96
Sigbert en zijn twee zonen, als zij den prins zagen rijden, keken elkaar veelbeteekenend aan.
„Ik geloof,” zei de een tot den ander, „dat dien jongen kaerel meer verstand heeft tusschen zijn knieën dan tusscben zijn schouders.”
Hoewel Helle nauwelijks een beteren uitslag verwachtte bij Herebaeld, vroeg hij dezen toch, of hij voor den prins een waardigen kampioen wist, zwak hopend, dat Herebaeld wellicht op 't kortzwaard trekken wou.
„Er is een sterke vijand in de buurt. Hij heeft ons tijdens de reis veel kwaads toegevoegd en ons doen dwalen. Maar ik vrees, dat de prins hem niet met Thoering te lijf zal kunnen gaan.”

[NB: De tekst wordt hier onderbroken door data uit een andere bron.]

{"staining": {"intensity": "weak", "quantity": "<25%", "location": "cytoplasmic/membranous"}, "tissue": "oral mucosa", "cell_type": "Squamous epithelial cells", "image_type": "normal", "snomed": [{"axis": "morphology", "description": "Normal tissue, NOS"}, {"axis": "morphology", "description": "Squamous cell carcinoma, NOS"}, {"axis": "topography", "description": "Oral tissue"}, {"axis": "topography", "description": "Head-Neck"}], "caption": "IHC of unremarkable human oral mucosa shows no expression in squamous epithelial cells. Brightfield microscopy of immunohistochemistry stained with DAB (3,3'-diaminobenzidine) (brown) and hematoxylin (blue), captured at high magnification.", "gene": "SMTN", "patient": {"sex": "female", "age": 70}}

Melle sprak over dien vijand tot den prins.
Deze, Thoering vooruitstekend, riep honend, dat hij den vijand afwachtte, wie hij ook was, al ware hij sterk als een god.
Herebaeld trad naderbij en sprak:
„Prins, op den dag komt de vijand niet, maar tegen den avond kan ik hem di toonen. Doch ik vrees, hij zal di te sterk zijn.
„Al ware ik alléén in ’t duister, ik zou hem met Thoering doorsteken.”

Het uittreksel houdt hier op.